13.6
6.Your good friend Bono has noticed that interest rates are currently low. He is considering refinancing his Irish Castle and he wants your advice. If you can save him some money, he might get you some tickets to U2’s show in Seattle. He currently has 20 years left (240 payments) on his 30 year mortgage. The rate on his existing mortgage is 9%, but current rates for 20 year mortgages are 6%. Bono’s original mortgage was for $1,500,000. Assume all rates are APRs, compounded monthly and use the above information to answer the following questions.
a. What are Bono’s current monthly payments? (the payments on the existing 30 year mortgage (taken out 10 years ago at 9% for $1,500,000) (5 pts)
PV=$1,500,000 r=.09/12, n=360, P3=?
\( \Large P3 = \frac{PV} { \left [ \frac{1}{r} - \frac{1}{r \left (1+r \right )^{n}} \right ] } = \frac{1{,}500{,}000} { \left [ \frac{1}{\frac{.09}{12}} - \frac{1}{\frac{.09}{12} \left (1+\frac{.09}{12} \right )^{360}} \right ] } = $12{,}069.34 \)
b. If Bono wants to pay off the existing mortgage today, how much cash would he need? Assume that he made his 120th monthly payment today. HINT: What is the PV of the remaining payments on the old mortgage at the old interest rate? If you didn’t get (a), assume his payments are $8000/month. (5 pts)
P3=$12069.34, r=.09/12, n=240, PV=?
\( \Large PV = P3 \left [ \frac{1}{r} - \frac{1}{r \left(1+r \right )^{n} } \right ] = 12069.34 \left [ \frac{1}{\frac{.09}{12}} - \frac{1}{\frac{.09}{12} \left(1+\frac{.09}{12} \right )^{240} } \right ] = 1{,}341{,}446.24 \).
c. If Bono decides to refinance at current rates with a 20 year mortgage for the remaining balance on his old mortgage , will his payments be higher or lower? You do not need to do any calculations for this, just tell me which direction the payments will go and why you think that. (4 pts)

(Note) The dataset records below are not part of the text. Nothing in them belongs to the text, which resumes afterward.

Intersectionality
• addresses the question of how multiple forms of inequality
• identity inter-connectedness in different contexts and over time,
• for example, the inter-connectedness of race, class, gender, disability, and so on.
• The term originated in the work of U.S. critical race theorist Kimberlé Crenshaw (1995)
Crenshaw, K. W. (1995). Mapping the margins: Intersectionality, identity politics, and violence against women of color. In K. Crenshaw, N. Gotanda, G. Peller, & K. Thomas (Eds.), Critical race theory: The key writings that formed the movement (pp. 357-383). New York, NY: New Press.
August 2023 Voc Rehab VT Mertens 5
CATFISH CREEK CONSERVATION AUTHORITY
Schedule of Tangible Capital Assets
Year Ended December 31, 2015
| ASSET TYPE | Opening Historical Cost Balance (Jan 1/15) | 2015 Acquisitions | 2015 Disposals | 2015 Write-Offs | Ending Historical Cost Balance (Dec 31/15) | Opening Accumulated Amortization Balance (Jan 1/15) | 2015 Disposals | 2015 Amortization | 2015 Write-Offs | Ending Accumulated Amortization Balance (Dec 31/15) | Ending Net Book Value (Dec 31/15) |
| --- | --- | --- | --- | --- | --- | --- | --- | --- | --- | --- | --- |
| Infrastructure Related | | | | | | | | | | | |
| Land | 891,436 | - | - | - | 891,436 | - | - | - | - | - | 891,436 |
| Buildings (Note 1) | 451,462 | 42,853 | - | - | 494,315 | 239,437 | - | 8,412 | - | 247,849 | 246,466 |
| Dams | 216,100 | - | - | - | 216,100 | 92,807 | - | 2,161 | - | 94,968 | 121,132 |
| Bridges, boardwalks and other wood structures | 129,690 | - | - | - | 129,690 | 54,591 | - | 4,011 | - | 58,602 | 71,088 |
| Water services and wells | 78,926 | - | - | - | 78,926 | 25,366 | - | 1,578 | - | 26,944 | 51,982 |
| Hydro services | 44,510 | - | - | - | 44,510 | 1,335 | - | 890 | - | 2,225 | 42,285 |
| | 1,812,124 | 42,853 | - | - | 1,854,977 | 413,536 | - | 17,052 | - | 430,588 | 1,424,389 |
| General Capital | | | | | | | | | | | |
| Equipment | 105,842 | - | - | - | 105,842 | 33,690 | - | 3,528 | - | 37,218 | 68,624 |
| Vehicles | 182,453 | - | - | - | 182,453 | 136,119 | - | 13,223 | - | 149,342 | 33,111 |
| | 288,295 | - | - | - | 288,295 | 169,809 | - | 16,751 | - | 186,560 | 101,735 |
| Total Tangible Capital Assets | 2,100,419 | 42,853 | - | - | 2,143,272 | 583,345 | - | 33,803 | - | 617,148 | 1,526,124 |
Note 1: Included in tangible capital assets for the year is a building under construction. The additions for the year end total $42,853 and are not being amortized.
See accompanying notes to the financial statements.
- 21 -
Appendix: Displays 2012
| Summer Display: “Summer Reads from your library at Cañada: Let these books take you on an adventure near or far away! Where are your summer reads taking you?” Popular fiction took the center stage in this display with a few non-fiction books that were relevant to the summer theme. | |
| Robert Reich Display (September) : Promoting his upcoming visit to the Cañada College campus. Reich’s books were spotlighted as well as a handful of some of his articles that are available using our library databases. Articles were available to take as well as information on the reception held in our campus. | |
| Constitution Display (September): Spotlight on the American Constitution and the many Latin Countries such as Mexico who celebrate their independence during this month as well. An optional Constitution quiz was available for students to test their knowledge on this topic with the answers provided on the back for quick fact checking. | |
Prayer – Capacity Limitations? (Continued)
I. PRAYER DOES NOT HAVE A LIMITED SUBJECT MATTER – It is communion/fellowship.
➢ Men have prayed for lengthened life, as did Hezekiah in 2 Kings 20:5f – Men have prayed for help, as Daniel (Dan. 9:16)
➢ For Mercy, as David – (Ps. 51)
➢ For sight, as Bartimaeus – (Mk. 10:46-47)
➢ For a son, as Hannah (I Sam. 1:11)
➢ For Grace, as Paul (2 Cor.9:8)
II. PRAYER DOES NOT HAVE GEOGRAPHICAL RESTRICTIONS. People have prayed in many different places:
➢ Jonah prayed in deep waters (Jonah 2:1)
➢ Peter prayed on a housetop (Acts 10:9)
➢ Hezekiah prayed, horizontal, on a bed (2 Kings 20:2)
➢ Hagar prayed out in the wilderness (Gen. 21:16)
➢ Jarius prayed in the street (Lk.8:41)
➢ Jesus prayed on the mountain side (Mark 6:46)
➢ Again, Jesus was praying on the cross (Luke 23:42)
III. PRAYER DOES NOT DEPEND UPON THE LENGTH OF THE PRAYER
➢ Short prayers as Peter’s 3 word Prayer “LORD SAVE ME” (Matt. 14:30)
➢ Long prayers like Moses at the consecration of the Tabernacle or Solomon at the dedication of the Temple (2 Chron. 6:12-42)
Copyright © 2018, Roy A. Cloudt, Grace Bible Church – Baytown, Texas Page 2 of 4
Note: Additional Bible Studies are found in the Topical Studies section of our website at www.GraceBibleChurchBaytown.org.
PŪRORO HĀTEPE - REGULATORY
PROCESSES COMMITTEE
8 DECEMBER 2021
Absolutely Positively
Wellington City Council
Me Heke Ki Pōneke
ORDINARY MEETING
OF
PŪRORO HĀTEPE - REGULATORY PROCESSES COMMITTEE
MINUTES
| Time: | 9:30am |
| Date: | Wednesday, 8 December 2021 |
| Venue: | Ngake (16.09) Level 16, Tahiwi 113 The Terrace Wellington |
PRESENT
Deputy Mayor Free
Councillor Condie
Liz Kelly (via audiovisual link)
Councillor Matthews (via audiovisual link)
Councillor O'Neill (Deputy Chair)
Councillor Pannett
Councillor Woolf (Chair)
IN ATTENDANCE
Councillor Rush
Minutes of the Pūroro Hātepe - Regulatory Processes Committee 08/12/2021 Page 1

His payments will be lower. His payments are a combination of interest and principal repayment. While he will still have the $1,341,446 principal to repay, his interest will be less due to the lower interest rates charged for loaning money.
d. Let’s say he keeps his old mortgage. Under the current interest rate, should the present value of all of his future payments be more or less than the payoff to his loan (from part b)? Why? Again, no calculations are necessary. (4 pts)
Under the current interest rate (6%), the present value of the stream of 240 payments of $12,069.34 will be more than the payoff to his loan ($1,314,446). The intuition is the same as for bond prices and interest rates. Because interest rates are lower, you would have to put more in the bank today to produce the same stream of future cash flows. Note that since he can eliminate the loan by paying it off and the value of the loan (the PV of his future payments) is higher than the payoff, it is a good idea to pay it off and refinance. This confirms part (c), where we found that he could lower his payments by refinancing.